• **Work order**:
Using the entries that follow, collect the lines where the word "mouse" appears.

• **Collected data**:
[Start of Attachment]

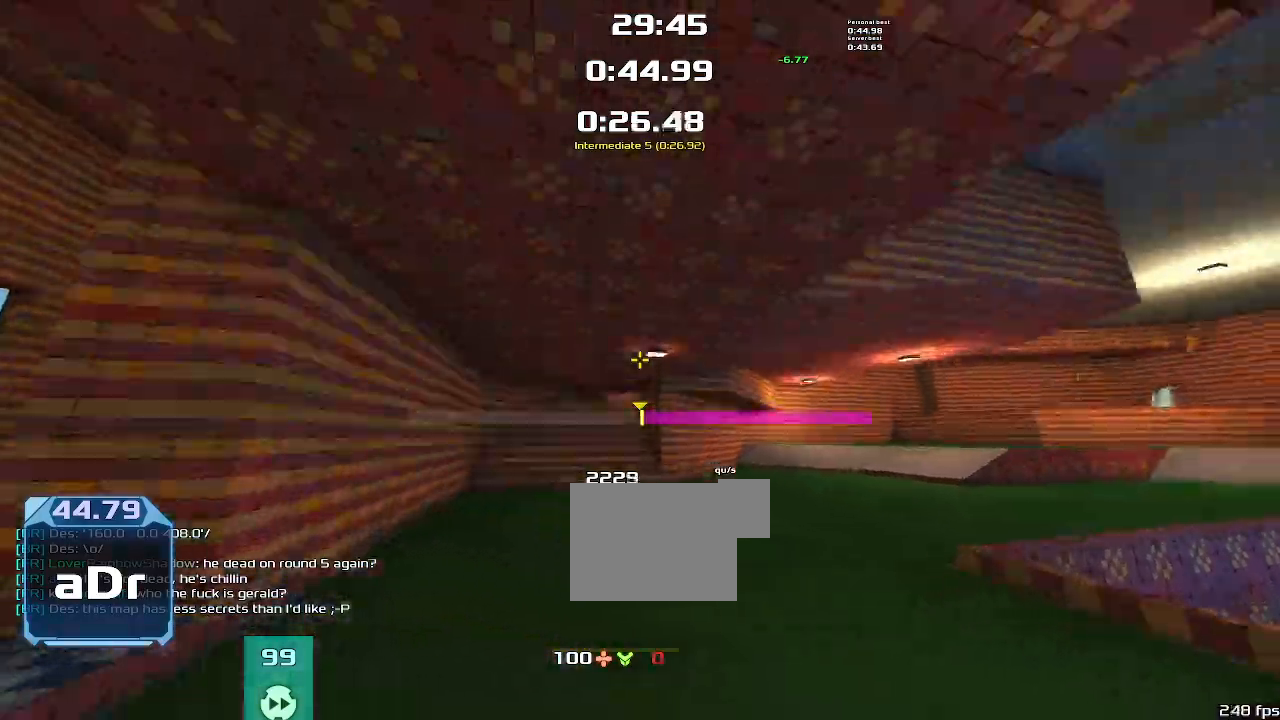
{"keys": ["right"], "events": []}
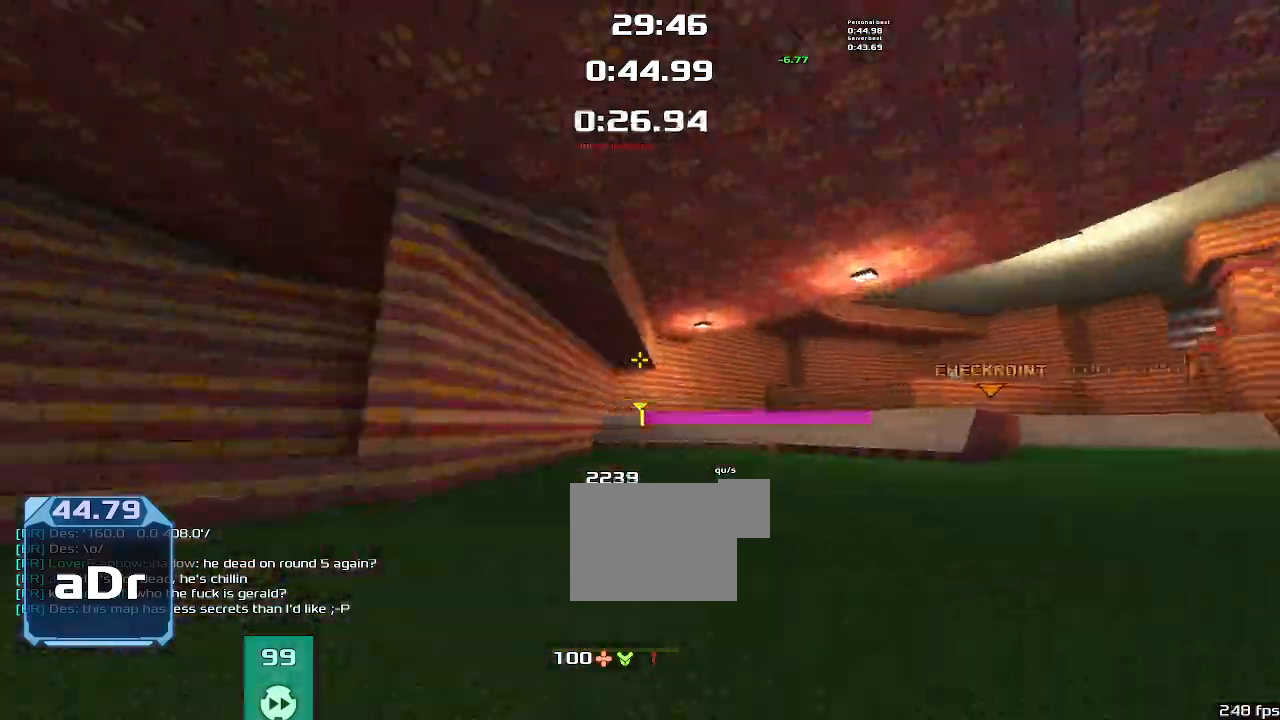
{"keys": ["right"], "events": []}
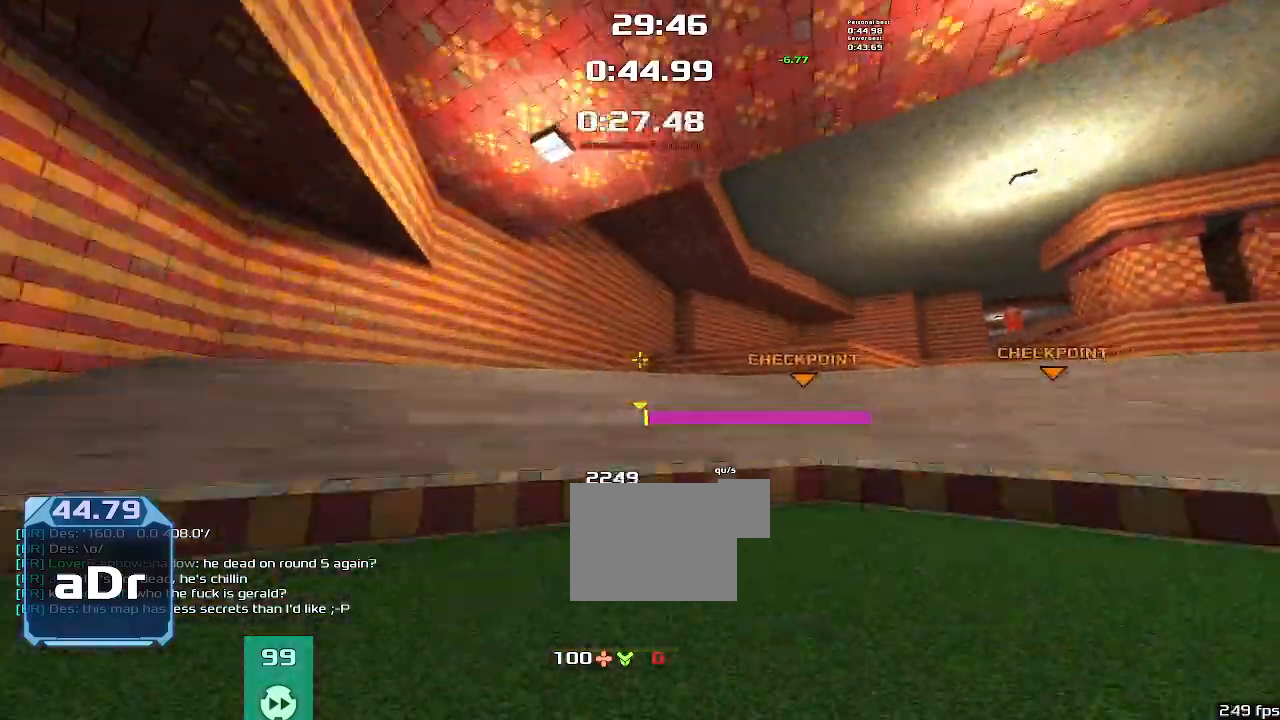
{"keys": ["right"], "events": []}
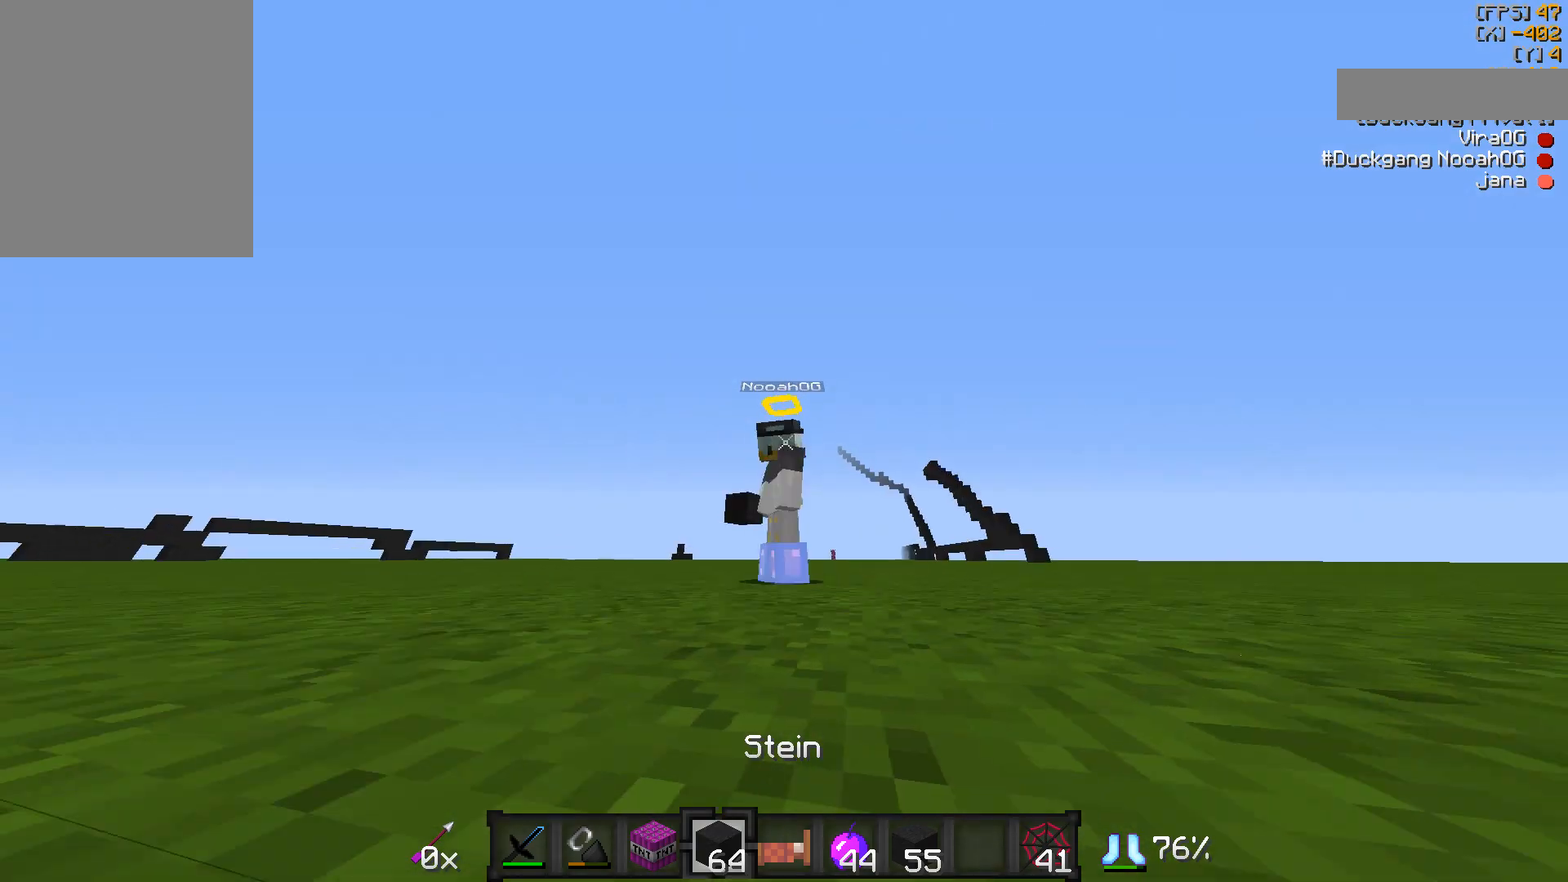
Gameplay with keyboard and mouse; each line is a JSON object with the keys and mouse buttons held at the frame after it. "events" lists presses ("down") and releases ("up") of "a", "d", "s", "w", "mouse_left" and "mouse_right" between this image and that frame as [ms after this image, input, new state], when the widget could be followed in between. "mouse_left", "mouse_right" = the "left", "right" buttons of the "mouse" list. No other keys are recorded. Fast repeated clicks can show as one long hold. Mouse movement is not recorded.
{"keys": ["w"], "mouse": [], "events": []}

[End of Attachment]

• **Expected answer**:
Gameplay with keyboard and mouse; each line is a JSON object with the keys and mouse buttons held at the frame after it. "events" lists presses ("down") and releases ("up") of "a", "d", "s", "w", "mouse_left" and "mouse_right" between this image and that frame as [ms after this image, input, new state], when the widget could be followed in between. "mouse_left", "mouse_right" = the "left", "right" buttons of the "mouse" list. No other keys are recorded. Fast repeated clicks can show as one long hold. Mouse movement is not recorded.
{"keys": ["w"], "mouse": [], "events": []}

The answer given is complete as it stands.